Young residents of Butetown featured in exhibition
Photo: Zaid Djerdi

Cardiff Museum display showcases art, photography, poetry and film 

THERE are just two days left to see the People of Butetown exhibition in Cardiff Museum. 

The display of photography, art, film and poetry narrates Cardiff’s 1919 race riots and the stigma that still surrounds Butetown 100 years later.  

“Things are a lot better, but some things never change. Racism is still alive. Instead of being chased like they were back then, now we have keyboard warriors who can say what they like and remain anonymous,” said Zaid Djerdi, a photographer from Butetown.  

Mr Djerdi wants to show the area’s bright future through his photographs.

“I wanted people to know that the younger generation are so talented and bright but never heard. There’s a problem with the government cutting costs for the youth centres and activities, for all areas of Cardiff,” he said. 

The installation also contains artwork by Kyle Legall, poetry by Ali Goolyad and a short film by Gavin Porter.  

“Protector of the Bay” by Kyle Legall

This June marked the centenary of race riots in Cardiff, Newport and Barry. They were motivated by a lack of housing and jobs, and a fear of mixed marriages.  

In Cardiff, most of the rioting took place in Butetown – an area historically known as Tiger Bay. Several boarding houses were burnt down and three people died.

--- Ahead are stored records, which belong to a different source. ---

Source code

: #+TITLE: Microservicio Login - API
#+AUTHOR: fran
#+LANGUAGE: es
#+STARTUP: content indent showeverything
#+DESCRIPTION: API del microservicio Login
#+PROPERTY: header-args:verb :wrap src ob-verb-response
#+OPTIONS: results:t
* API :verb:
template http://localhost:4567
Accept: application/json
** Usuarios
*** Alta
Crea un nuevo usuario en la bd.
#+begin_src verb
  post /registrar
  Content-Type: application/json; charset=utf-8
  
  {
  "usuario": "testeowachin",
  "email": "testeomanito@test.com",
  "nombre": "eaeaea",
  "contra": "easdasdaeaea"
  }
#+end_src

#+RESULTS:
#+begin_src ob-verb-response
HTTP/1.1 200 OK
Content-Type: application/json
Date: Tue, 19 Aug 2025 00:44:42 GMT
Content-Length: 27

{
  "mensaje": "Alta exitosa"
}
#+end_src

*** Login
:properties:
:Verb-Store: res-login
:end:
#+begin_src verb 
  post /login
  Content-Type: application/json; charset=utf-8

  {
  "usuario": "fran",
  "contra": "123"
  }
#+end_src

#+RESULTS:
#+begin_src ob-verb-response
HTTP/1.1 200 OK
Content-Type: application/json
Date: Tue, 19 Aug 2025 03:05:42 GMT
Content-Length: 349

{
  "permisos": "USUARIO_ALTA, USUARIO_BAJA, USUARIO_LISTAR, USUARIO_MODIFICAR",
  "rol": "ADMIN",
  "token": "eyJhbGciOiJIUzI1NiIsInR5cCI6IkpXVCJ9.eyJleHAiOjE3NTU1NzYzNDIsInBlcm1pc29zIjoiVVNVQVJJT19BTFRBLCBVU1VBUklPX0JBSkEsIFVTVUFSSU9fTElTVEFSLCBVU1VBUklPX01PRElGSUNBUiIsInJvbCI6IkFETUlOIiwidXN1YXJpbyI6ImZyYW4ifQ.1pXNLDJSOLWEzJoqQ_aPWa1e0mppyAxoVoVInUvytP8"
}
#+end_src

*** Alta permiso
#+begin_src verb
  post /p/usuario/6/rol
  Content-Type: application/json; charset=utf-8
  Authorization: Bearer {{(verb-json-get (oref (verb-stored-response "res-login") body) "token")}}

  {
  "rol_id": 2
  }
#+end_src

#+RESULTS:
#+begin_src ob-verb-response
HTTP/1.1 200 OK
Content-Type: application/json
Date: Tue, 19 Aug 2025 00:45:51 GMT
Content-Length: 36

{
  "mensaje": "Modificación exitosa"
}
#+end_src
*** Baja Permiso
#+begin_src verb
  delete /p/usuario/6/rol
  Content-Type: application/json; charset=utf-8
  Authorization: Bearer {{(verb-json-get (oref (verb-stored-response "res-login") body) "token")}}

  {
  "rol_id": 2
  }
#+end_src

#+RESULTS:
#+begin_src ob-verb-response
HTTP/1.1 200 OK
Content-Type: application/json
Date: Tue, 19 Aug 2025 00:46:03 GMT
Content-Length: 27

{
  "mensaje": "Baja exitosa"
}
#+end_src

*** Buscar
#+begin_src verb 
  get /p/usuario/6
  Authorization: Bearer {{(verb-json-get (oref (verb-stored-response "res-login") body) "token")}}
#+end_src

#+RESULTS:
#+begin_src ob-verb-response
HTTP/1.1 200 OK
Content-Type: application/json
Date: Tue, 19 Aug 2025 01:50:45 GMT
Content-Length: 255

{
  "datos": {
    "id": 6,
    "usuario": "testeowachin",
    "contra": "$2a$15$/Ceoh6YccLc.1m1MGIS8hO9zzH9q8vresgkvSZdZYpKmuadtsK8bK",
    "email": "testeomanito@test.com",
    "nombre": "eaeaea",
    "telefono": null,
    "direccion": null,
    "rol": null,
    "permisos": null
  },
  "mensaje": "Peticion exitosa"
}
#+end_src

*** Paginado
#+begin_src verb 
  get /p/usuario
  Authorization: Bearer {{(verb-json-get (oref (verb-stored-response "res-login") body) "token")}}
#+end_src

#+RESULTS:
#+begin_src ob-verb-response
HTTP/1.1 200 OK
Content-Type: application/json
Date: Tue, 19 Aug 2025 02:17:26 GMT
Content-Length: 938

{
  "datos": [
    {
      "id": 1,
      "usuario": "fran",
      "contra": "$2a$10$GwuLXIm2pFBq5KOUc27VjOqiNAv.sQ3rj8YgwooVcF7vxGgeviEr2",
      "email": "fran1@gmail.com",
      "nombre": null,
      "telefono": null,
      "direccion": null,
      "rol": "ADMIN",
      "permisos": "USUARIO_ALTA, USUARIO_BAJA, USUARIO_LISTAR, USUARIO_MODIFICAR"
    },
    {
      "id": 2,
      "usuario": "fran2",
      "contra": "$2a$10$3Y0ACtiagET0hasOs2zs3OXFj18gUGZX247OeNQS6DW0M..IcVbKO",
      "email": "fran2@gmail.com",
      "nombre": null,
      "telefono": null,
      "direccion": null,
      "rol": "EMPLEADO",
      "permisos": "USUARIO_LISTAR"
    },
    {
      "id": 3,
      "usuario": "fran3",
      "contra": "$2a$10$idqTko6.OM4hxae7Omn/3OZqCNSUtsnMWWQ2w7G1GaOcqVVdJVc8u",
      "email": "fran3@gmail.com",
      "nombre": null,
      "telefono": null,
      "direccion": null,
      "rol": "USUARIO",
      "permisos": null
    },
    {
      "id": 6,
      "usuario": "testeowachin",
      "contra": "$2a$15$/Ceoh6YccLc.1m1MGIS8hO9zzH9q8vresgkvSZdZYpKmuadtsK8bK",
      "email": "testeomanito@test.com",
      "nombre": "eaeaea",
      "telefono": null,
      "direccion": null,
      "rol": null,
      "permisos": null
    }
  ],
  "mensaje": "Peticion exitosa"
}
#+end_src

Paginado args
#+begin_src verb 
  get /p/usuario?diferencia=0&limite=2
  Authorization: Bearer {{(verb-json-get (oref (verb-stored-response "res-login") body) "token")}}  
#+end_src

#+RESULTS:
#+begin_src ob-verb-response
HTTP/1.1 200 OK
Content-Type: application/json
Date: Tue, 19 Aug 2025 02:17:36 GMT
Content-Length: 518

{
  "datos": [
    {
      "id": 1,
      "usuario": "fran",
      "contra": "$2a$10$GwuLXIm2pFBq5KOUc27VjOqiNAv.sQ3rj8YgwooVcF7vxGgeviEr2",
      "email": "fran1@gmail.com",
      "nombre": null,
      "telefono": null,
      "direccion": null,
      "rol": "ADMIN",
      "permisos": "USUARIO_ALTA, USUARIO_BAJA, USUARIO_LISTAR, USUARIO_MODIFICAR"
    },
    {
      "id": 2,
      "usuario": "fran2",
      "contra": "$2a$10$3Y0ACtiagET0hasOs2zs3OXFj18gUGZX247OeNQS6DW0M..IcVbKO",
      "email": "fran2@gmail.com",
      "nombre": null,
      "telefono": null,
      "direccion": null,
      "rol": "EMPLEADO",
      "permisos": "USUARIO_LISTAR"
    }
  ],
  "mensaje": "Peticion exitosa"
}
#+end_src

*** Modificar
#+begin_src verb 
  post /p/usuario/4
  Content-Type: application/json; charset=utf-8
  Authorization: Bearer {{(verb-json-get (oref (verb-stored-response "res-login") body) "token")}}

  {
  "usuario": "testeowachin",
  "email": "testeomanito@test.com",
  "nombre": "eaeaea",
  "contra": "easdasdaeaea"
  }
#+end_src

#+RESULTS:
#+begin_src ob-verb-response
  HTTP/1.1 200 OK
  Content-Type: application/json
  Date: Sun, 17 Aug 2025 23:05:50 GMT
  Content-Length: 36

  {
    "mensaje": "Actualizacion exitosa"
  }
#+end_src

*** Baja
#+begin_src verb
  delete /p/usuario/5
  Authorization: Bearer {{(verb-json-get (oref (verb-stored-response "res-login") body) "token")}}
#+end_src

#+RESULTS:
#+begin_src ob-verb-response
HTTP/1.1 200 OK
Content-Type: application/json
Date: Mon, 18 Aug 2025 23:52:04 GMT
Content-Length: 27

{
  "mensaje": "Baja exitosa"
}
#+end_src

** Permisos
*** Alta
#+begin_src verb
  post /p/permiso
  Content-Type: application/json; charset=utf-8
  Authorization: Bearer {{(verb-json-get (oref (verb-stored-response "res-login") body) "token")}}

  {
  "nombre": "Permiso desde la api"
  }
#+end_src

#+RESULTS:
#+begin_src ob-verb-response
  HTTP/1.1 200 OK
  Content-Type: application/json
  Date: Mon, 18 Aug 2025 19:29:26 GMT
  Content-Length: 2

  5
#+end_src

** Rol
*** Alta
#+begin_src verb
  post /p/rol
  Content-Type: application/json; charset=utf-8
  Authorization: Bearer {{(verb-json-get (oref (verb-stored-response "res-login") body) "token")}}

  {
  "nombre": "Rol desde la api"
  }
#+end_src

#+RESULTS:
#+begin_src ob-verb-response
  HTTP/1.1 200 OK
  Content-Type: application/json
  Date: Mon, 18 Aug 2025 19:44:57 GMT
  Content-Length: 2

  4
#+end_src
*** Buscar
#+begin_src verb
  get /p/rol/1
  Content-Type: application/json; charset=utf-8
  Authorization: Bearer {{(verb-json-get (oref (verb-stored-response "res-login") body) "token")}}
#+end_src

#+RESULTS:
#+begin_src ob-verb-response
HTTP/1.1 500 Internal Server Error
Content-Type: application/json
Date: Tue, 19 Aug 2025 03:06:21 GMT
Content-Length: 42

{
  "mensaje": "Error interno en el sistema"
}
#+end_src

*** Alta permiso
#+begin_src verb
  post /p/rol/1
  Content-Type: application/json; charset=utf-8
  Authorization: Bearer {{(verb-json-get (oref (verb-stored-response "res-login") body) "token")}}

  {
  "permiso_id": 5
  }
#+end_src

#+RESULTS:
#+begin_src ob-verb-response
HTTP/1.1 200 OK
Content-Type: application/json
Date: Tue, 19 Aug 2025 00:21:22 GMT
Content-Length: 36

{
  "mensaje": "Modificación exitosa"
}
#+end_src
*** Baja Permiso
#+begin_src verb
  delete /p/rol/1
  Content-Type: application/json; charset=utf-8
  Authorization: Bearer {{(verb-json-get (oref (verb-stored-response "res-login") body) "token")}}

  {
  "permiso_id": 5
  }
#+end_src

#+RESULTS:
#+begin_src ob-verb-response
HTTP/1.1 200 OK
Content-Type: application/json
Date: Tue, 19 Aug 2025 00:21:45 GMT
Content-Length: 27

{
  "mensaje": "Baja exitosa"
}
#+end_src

Gavin Porter’s film describes the riots of 1919. Speaking in the film Gaynor Legall, the first BAME woman councillor in Wales, described people’s different impressions of Butetown. 

“The people who lived in Tiger Bay saw it as their home, their refuge; it was a place where they could live in harmony. People who lived outside it saw it as a strange place, with many different languages,” said Ms Legall. 

Ali Goolyad’s poem, From 19 to 19, discusses Butetown’s history of diversity, but also refers to the stigma still surrounding the area. 

“I was inspired by some of the information that I learnt about the riots and some of the conversation I’ve had with locals about them,” said Mr Goolyad.

“The people who sacrificed themselves are our heroes, they should be compared to the civil rights activists in America. Cardiff Bay has a statue of Gandhi but nothing on the riots,” he said. 

A council spokesman said: “The Race Riots are a shameful event in Cardiff’s history, but one we need to recognise and learn from.

“The museum is committed to enabling communities to tell their stories, their way. The artists commissioned for the project are all from Butetown, and their work has helped bring new perspectives to the story of their community.”